THE DARKEST ROAD by Guy Gavriel Kay

She had an instant to look at him. The graceful, slightly stiff gait, the high carriage of his head, dark hair. His clothes were nondescript. There was blood on them. He carried a sword, buckled about his waist. He saw her, from across the green, green glade.

That did not matter. The mist would have him, long before he could cross to where she sat.

It did not. She raised a hand almost without thought. She spoke the words of warding to shield him, to leave him safe in time. And, speaking them, she shaped her own doom, the doom her inward self had tried to avoid, all these long years, and had instead prepared, as a feast upon the grass.

The sun came up. Light sparkled gently, mildly, in the splash of the upward-running falls. It was very beautiful. It always was.

She hardly saw. He walked toward her over the carpet of the grass, and she rose, so as to be standing, drops of water in her hair, on her race, when he came to where she was. Her eyes, she knew, had come to crystal. His were dark.

She thought, afterward, that she might have known who he was before he even spoke his name.
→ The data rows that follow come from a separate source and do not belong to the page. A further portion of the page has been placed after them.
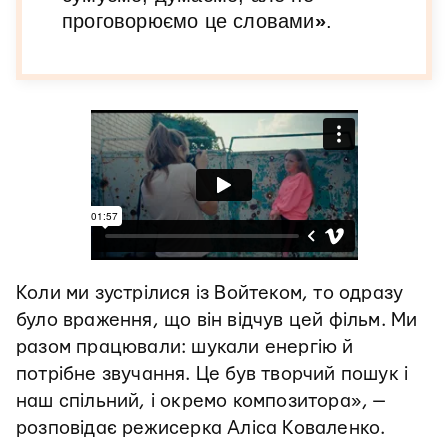
проговорюємо це словами
»
.
Коли ми зустрілися із Войтеком, то одразу
було враження, що він відчув цей фільм. Ми
разом працювали: шукали енергію й
потрібне звучання. Це був творчий пошук і
наш спільний, і окремо композитора», —
розповідає режисерка Аліса Коваленко.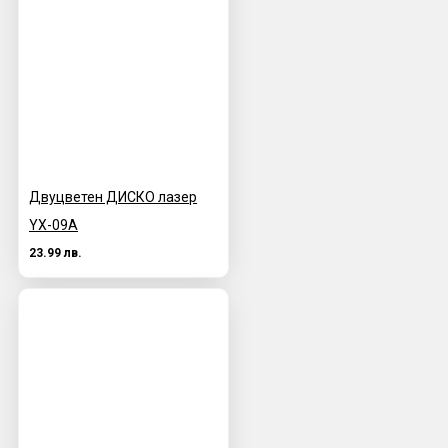
Двуцветен ДИСКО лазер
YX-09А
23.99 лв.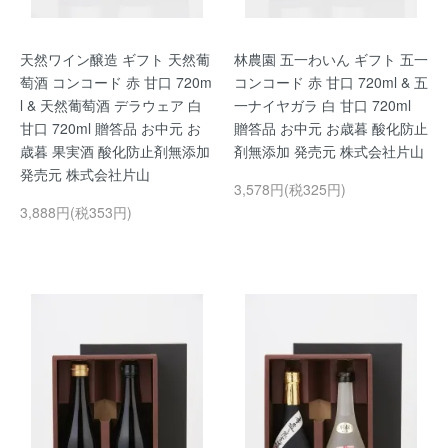
天然ワイン醸造 ギフト 天然葡
林農園 五一わいん ギフト 五一
萄酒 コンコード 赤 甘口 720m
コンコード 赤 甘口 720ml & 五
l & 天然葡萄酒 デラウェア 白
一ナイヤガラ 白 甘口 720ml
甘口 720ml 贈答品 お中元 お
贈答品 お中元 お歳暮 酸化防止
歳暮 果実酒 酸化防止剤無添加
剤無添加 発売元 株式会社片山
発売元 株式会社片山
3,578円(税325円)
3,888円(税353円)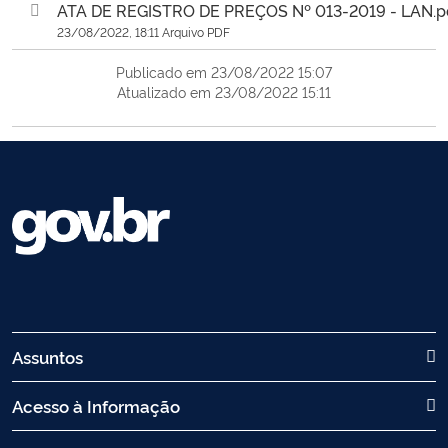
ATA DE REGISTRO DE PREÇOS Nº 013-2019 - LAN.p
23/08/2022, 18:11 Arquivo PDF
Publicado em 23/08/2022 15:07
Atualizado em 23/08/2022 15:11
Assuntos
Acesso à Informação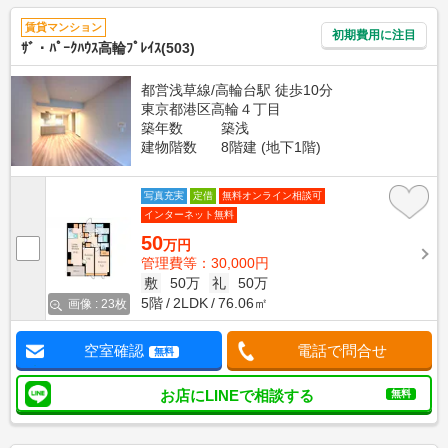
賃貸マンション
初期費用に注目
ｻﾞ・ﾊﾟｰｸﾊｳｽ高輪ﾌﾟﾚｲｽ(503)
都営浅草線/高輪台駅 徒歩10分
東京都港区高輪４丁目
築年数
築浅
建物階数
8階建 (地下1階)
写真充実
定借
無料オンライン相談可
インターネット無料
50
万円
管理費等：30,000円
敷
50万
礼
50万
5階
2LDK
76.06㎡
画像 : 23枚
空室確認
電話で問合せ
無料
お店にLINEで相談する
無料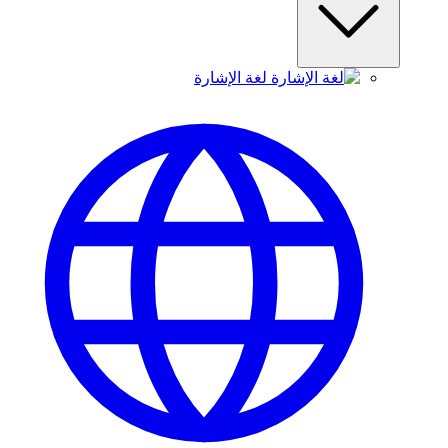
لغة الإشارة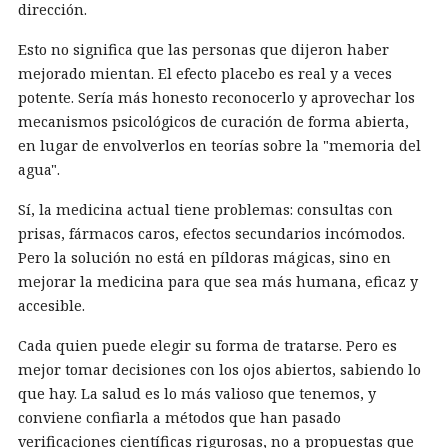
dirección.
Esto no significa que las personas que dijeron haber
mejorado mientan. El efecto placebo es real y a veces
potente. Sería más honesto reconocerlo y aprovechar los
mecanismos psicológicos de curación de forma abierta,
en lugar de envolverlos en teorías sobre la "memoria del
agua".
Sí, la medicina actual tiene problemas: consultas con
prisas, fármacos caros, efectos secundarios incómodos.
Pero la solución no está en píldoras mágicas, sino en
mejorar la medicina para que sea más humana, eficaz y
accesible.
Cada quien puede elegir su forma de tratarse. Pero es
mejor tomar decisiones con los ojos abiertos, sabiendo lo
que hay. La salud es lo más valioso que tenemos, y
conviene confiarla a métodos que han pasado
verificaciones científicas rigurosas, no a propuestas que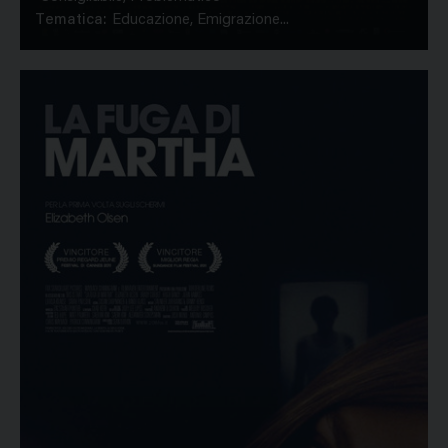
Tematica:
Educazione, Emigrazione...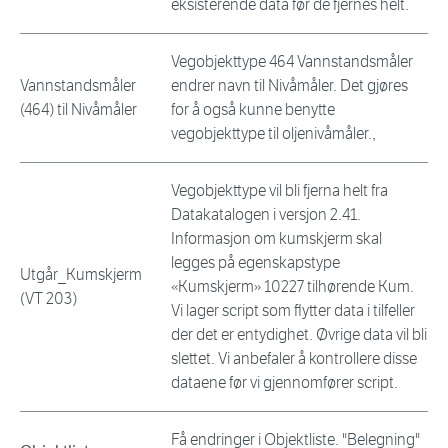
eksisterende data før de fjernes helt.
Vegobjekttype 464 Vannstandsmåler
Vannstandsmåler
endrer navn til Nivåmåler. Det gjøres
(464) til Nivåmåler
for å også kunne benytte
vegobjekttype til oljenivåmåler.,
Vegobjekttype vil bli fjerna helt fra
Datakatalogen i versjon 2.41.
Informasjon om kumskjerm skal
legges på egenskapstype
Utgår_Kumskjerm
«Kumskjerm» 10227 tilhørende Kum.
(VT 203)
Vi lager script som flytter data i tilfeller
der det er entydighet. Øvrige data vil bli
slettet. Vi anbefaler å kontrollere disse
dataene før vi gjennomfører script.
Få endringer i Objektliste. "Belegning"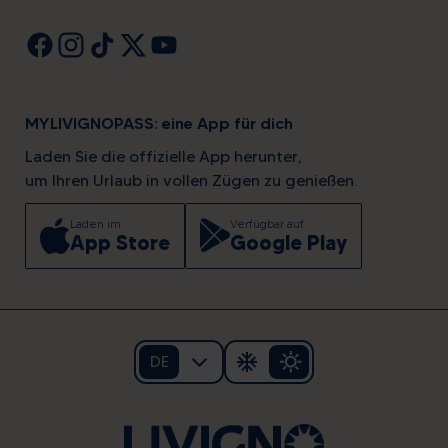
MYLIVIGNOPASS: eine App für dich
Laden Sie die offizielle App herunter,
um Ihren Urlaub in vollen Zügen zu genießen.
Laden im
Verfügbar auf
App Store
Google Play
DE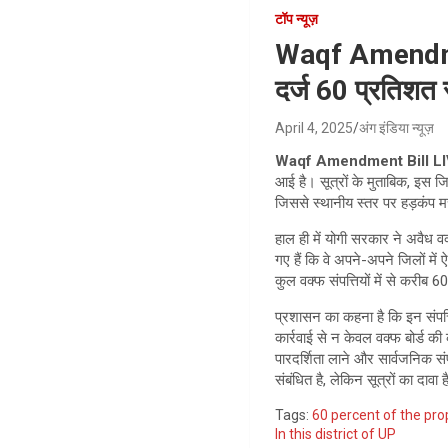
टॉप न्यूज़
Waqf Amendment 
दर्ज 60 प्रतिशत स
April 4, 2025
अंग इंडिया न्यूज़
Waqf Amendment Bill LI
आई है। सूत्रों के मुताबिक, इस जि
जिससे स्थानीय स्तर पर हड़कंप 
हाल ही में योगी सरकार ने अवैध व
गए हैं कि वे अपने-अपने जिलों में 
कुल वक्फ संपत्तियों में से करीब
प्रशासन का कहना है कि इन संपत्
कार्रवाई से न केवल वक्फ बोर्ड की
पारदर्शिता लाने और सार्वजनिक सं
संबंधित है, लेकिन सूत्रों का दा
Tags:
60 percent of the pro
In this district of UP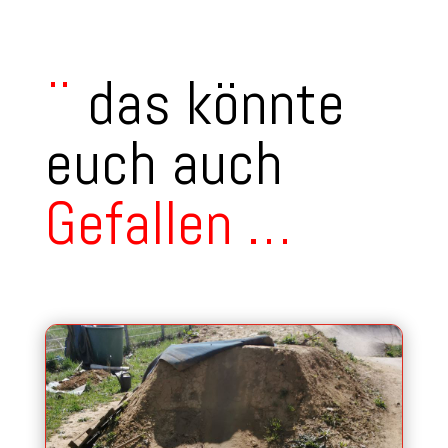
¨
das könnte
euch auch
Gefallen
…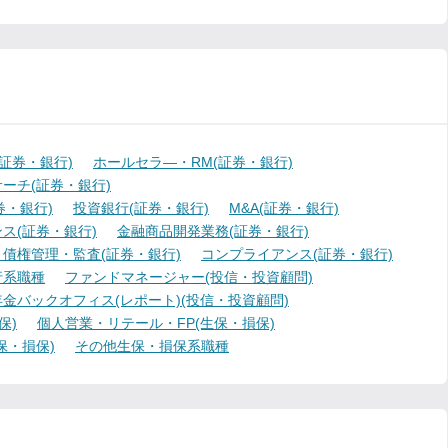
証券・銀行)
ホールセラ―・RM(証券・銀行)
ーチ(証券・銀行)
・銀行)
投資銀行(証券・銀行)
M&A(証券・銀行)
ス(証券・銀行)
金融商品開発業務(証券・銀行)
債権管理・監査(証券・銀行)
コンプライアンス(証券・銀行)
行系職種
ファンドマネージャー(投信・投資顧問)
金バックオフィス(レポート)(投信・投資顧問)
保)
個人営業・リテール・FP(生保・損保)
保・損保)
その他生保・損保系職種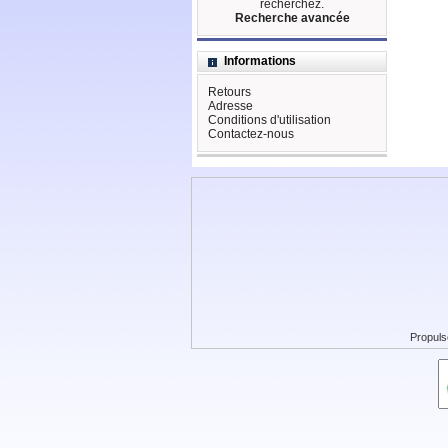
recherchez.
Recherche avancée
Informations
Retours
Adresse
Conditions d'utilisation
Contactez-nous
Propuls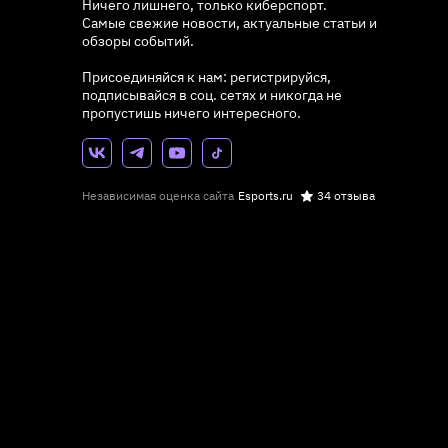
Ничего лишнего, только киберспорт.
Самые свежие новости, актуальные статьи и
обзоры событий.
Присоединяйся к нам: регистрируйся,
подписывайся в соц. сетях и никогда не
пропустишь ничего интересного.
Независимая оценка сайта
Esports.ru
34 отзыва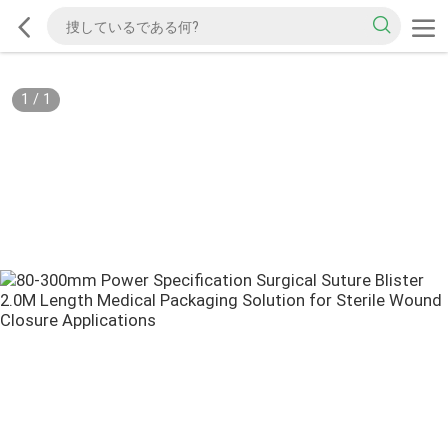
1
/
1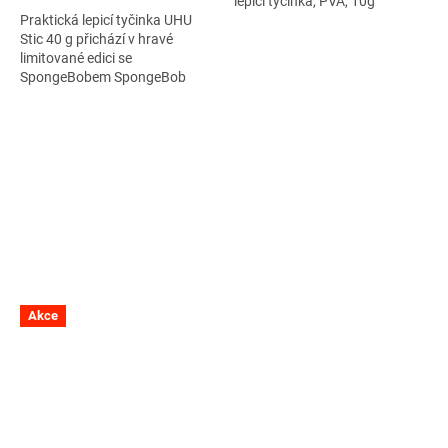
lepicí tyčinka, PVA, 10g
Praktická lepicí tyčinka UHU
Stic 40 g přichází v hravé
limitované edici se
SpongeBobem SpongeBob
SquarePants, která potěší
všechny malé i velké fanoušky
tohoto oblíbeného...
Akce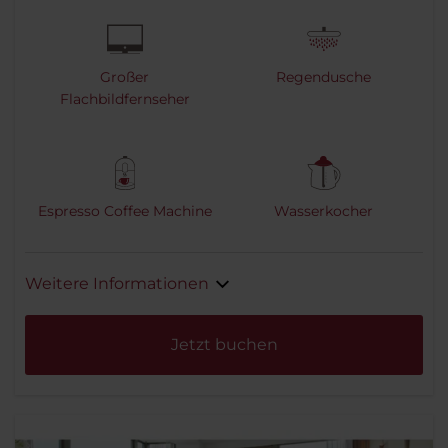
Großer
Regendusche
Flachbildfernseher
Espresso Coffee Machine
Wasserkocher
Weitere Informationen
Jetzt buchen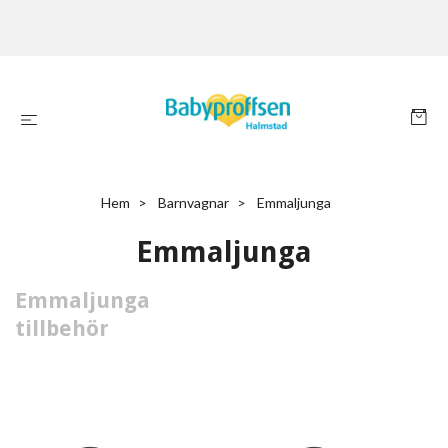
Hem
Barnvagnar
Emmaljunga
Emmaljunga
Emmaljunga
tillbehör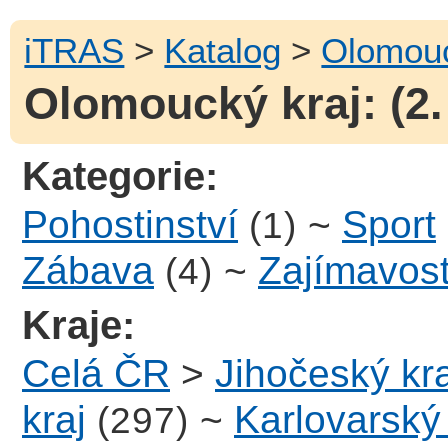
iTRAS
>
Katalog
>
Olomouc
Olomoucký kraj: (2.
Kategorie:
Pohostinství
~
Sport
(1)
Zábava
~
Zajímavost
(4)
Kraje:
Celá ČR
>
Jihočeský kra
kraj
~
Karlovarský 
(297)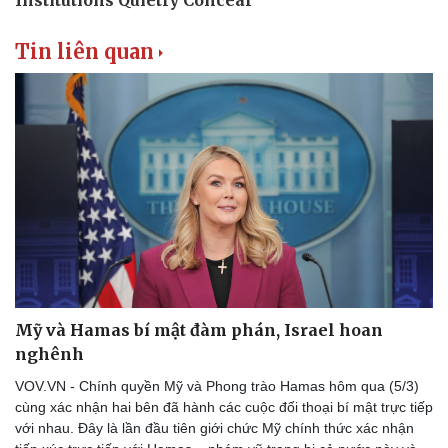
Tin liên quan
Mỹ và Hamas bí mật đàm phán, Israel hoan
nghênh
VOV.VN - Chính quyền Mỹ và Phong trào Hamas hôm qua (5/3)
cùng xác nhận hai bên đã hành các cuộc đối thoại bí mật trực tiếp
với nhau. Đây là lần đầu tiên giới chức Mỹ chính thức xác nhận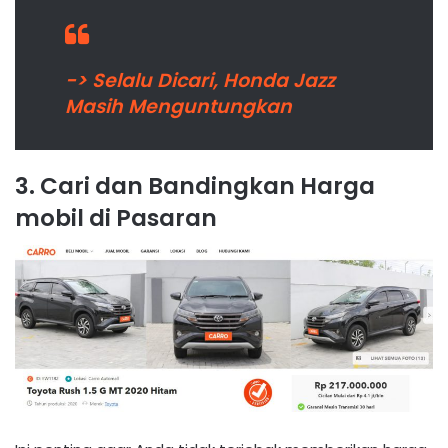
-> Selalu Dicari, Honda Jazz
Masih Menguntungkan
3. Cari dan Bandingkan Harga
mobil di Pasaran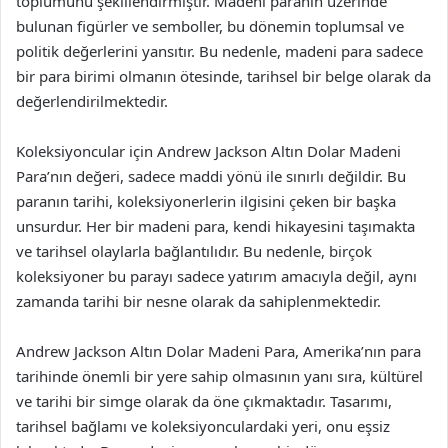
toplumunu şekillendirmiştir. Madeni paranın üzerinde
bulunan figürler ve semboller, bu dönemin toplumsal ve
politik değerlerini yansıtır. Bu nedenle, madeni para sadece
bir para birimi olmanın ötesinde, tarihsel bir belge olarak da
değerlendirilmektedir.
Koleksiyoncular için Andrew Jackson Altın Dolar Madeni
Para’nın değeri, sadece maddi yönü ile sınırlı değildir. Bu
paranın tarihi, koleksiyonerlerin ilgisini çeken bir başka
unsurdur. Her bir madeni para, kendi hikayesini taşımakta
ve tarihsel olaylarla bağlantılıdır. Bu nedenle, birçok
koleksiyoner bu parayı sadece yatırım amacıyla değil, aynı
zamanda tarihi bir nesne olarak da sahiplenmektedir.
Andrew Jackson Altın Dolar Madeni Para, Amerika’nın para
tarihinde önemli bir yere sahip olmasının yanı sıra, kültürel
ve tarihi bir simge olarak da öne çıkmaktadır. Tasarımı,
tarihsel bağlamı ve koleksiyonculardaki yeri, onu eşsiz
It was possible. The mind had as many loops as did time itself, even here in Daniloth. She forgot who had told her that.

The tall man came up to her. He stopped. He said, with deepest, gravest courtesy, “Good morning, my lady. I am come in peace and trespass only by reason of utmost need. I must ask of you your aid. My name is Lancelot.”

She had already given her aid, she might have said, else he would not have walked this far, not be seeing her now. He would be locked in a soundless, sightless world of his own. Forever. Until the Loom was stilled.

She might have said that, were her eyes not crystal— past that, even—brighter, clearer than she had thought they could go. She might have, had her heart not already been given and lost even before she heard the name, before she knew who he was.

There were droplets of water in her hair. The grass was very green. The sun shone down gently through the shadows, as it always did. She looked into his eyes, knowing who he was, and already, even in that first moment, she sensed what her own destiny was now to be.

She heard it: the first high, distant, impossibly beautiful notes.

She said, “I am Leyse of the Swan Mark. Be welcome to Daniloth.”

She could see him drinking in her beauty, the delicate music of her voice. She let her eyes slide into a shade of green and then return to crystal again. She offered a hand and let him take it and bring it to his lips.

Ra-Tenniel would have passed a sleepless night, walking through fields of flowers, shaping another song, had she done as much for him.

She looked into Lancelot’s eyes. So dark. She saw kindness there, and admiration. Gratitude. But behind everything else, and above it all, shaping the worlds he knew and woven through them all, over and over, endlessly, she saw Guinevere. And the irrevocable finality, the fact of his absolute love.

What she was spared—a dimension of his kindness—was seeing in his calm gaze even a hint of how many, many times this meeting had come to pass. In how many forests, meadows, worlds; beside how many liquescent waterfalls making sweet summer music for a maiden’s heartbreak.

She was shielded by him, even as she shaped her own warding, from knowing how much a part of the long three-fold doom this was. How easily and entirely her sudden transfigured blazing could be gathered within the telling, one more note of an oft-repeated theme, a thread of a color already in the Tapestry. Her beauty deserved more, the incandescent, crystalline flourishing of it. So, also, did the centuries-long simplicity of her waiting. That too, by any measure, deserved more.

And he knew this, knew it as intimately as he knew his name, as deeply as he named his own transgression within his heart. He stood in that place of sheerest beauty within the Shadowland and he shouldered her sorrow, as he had done for so many others, and took the guilt and the burden of it for his own.